The trail camera market is a good example of an industry that had not changed for years until a seismic shift took place and Bushnell, the market leader, implemented its managed cellular trail cameras. Bushnell was able to offer a better customer experience, include new services that its customers valued and generate additional sources of revenue.

Keep a close eye on consumption and costs

In some cases, two identical devices can consume different amounts of data depending on how each device is being used. Therefore, it is important to analyze not just individual device data needs, but also the aggregate data needs of the entire potential market to determine what kinds of plans to offer and what to charge a customer. OEMs should identify and work with partners that understand how to optimize IoT technologies to maximize revenue while also managing costs.

Understand that end-user billing is complex

Cellular carriers figured out how to bill end users in the mobile phone and tablet market years ago. If you’ve ever bought a ringtone or a mobile game, you’ve seen this firsthand. However, the mobile market is fairly homogenous.
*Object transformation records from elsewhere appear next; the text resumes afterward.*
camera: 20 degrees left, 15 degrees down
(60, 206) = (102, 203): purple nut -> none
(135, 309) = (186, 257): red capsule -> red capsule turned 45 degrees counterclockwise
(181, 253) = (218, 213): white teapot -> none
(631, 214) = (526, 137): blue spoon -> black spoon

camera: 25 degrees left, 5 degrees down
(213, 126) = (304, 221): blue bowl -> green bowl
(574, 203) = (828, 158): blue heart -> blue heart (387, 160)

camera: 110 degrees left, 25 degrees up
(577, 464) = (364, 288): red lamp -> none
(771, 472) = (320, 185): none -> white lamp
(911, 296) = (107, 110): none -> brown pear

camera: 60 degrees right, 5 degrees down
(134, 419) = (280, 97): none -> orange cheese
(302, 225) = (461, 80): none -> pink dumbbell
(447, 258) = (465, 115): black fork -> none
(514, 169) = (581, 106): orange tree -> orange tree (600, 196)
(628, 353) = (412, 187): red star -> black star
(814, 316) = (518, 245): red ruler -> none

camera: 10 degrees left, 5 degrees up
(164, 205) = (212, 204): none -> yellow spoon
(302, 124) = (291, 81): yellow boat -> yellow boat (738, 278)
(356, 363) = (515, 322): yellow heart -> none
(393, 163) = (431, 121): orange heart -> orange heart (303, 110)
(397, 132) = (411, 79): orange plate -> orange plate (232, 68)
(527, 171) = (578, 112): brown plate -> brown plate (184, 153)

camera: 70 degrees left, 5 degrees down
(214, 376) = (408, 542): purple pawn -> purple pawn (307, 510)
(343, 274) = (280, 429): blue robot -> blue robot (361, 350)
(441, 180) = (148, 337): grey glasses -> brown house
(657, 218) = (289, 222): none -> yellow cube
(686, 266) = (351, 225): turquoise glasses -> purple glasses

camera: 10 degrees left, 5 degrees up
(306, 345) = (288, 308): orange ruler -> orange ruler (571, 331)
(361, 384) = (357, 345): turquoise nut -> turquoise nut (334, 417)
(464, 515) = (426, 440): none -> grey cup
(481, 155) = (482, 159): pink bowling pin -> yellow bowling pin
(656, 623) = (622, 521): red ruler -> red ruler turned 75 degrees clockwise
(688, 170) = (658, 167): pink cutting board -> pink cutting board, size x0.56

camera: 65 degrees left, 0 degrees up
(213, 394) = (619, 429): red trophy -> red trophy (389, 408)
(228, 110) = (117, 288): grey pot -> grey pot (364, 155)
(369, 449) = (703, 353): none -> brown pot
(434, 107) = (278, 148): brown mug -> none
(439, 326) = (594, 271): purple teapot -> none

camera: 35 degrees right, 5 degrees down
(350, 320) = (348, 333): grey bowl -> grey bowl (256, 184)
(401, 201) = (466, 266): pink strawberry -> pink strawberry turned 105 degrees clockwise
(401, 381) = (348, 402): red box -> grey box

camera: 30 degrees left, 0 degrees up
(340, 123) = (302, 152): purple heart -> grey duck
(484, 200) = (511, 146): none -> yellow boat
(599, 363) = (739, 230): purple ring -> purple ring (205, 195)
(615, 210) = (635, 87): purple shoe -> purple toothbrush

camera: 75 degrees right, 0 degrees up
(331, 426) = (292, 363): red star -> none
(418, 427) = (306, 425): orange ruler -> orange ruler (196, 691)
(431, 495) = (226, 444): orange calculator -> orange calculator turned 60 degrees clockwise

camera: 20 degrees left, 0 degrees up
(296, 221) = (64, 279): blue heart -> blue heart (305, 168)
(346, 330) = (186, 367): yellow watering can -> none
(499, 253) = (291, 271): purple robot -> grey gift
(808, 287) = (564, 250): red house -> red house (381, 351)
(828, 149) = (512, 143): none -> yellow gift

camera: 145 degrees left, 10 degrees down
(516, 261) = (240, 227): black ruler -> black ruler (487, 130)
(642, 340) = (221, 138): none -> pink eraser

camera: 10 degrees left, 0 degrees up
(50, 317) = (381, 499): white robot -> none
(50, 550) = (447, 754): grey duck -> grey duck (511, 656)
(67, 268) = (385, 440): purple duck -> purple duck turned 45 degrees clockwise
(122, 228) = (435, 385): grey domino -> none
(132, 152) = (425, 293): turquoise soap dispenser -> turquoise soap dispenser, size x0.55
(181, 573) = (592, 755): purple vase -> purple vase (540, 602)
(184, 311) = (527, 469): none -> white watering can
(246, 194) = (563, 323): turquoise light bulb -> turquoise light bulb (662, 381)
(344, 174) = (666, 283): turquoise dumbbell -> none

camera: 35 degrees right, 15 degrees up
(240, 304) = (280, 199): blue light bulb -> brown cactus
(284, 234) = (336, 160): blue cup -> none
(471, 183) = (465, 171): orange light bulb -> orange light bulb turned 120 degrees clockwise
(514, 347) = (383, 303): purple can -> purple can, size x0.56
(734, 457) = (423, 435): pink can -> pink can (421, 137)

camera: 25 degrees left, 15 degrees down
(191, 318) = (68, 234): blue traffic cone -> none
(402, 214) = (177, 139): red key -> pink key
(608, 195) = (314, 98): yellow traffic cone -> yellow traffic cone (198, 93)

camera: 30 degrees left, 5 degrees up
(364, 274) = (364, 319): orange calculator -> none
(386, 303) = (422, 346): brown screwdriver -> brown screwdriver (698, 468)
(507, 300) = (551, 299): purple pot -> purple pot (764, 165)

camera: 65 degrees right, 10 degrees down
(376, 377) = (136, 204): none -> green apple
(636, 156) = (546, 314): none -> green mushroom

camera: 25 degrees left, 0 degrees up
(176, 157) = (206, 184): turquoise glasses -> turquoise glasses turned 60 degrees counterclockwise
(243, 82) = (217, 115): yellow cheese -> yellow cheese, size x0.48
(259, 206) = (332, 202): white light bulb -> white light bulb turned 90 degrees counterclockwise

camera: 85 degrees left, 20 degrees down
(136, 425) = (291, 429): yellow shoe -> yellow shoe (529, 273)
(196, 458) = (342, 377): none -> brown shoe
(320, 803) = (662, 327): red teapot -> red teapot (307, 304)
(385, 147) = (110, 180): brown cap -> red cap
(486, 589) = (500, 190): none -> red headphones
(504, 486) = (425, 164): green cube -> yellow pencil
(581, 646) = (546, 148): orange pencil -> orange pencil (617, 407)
IoT is, by nature, diverse and devices use disparate platforms, networks, software and hardware. This makes billing end users orders of magnitude more complex.

In practice, many carriers do not bill an OEM’s customers on their behalf for IoT products and services due to the complexity, and some carriers pull in specialists with IoT billing expertise to assist OEM customers in handling the billing of end users.

OEMs may want to keep this in mind and work collaboratively with these different parties to ensure their technologies are built on strong foundations but flexible enough to support future growth opportunities — possibly even on a global scale.

A new wrinkle: Periodic usage

Now, what happens if customers don’t use services 24/7? What if the IoT system is used seasonally or periodically — are customers on the hook for data they’re not using?

They don’t have to be if the billing platform is architected well and deeply integrated with the way carriers operate.

Going back to the trail camera example, hunting seasons are just that — seasonal, and if hunters are using their cameras to track game then they’re often turning devices on and off at different times of the year.

From a user standpoint that’s great, but from an OEM technical and business standpoint it can cause a lot of challenges. One of the OEM’s biggest priorities should be to ensure that end-user billing is tied to the device activation status to be able to easily handle unique seasonal usage models without incurring unnecessary expenses for themselves or their end users.

Successfully managing a growing IoT business

Typically, the ultimate goal for an OEM that is deploying IoT is to create successful business models — ones that reduces costs, increase device sales and/or create new recurring revenue streams. If they can get all of the pieces together and get the product in the hands of their customers, they’ve conquered half the battle. However, once the system is up and running, monitoring the metrics of the business and being able to make course corrections as needed is critical to meeting the business goals.

Implementing an IoT billing platform is one thing, but working with a partner that can provide a reliable billing service, help to assess revenue and cost drivers, assess customer usage and optimize data plans to match an OEM’s business model is another thing entirely.

To build successful subscription-based IoT businesses, OEMs should have a great go-to-market plan, but also ensure they don’t overlook the crucial need to monitor, manage and fully support technologies once they are out in the field.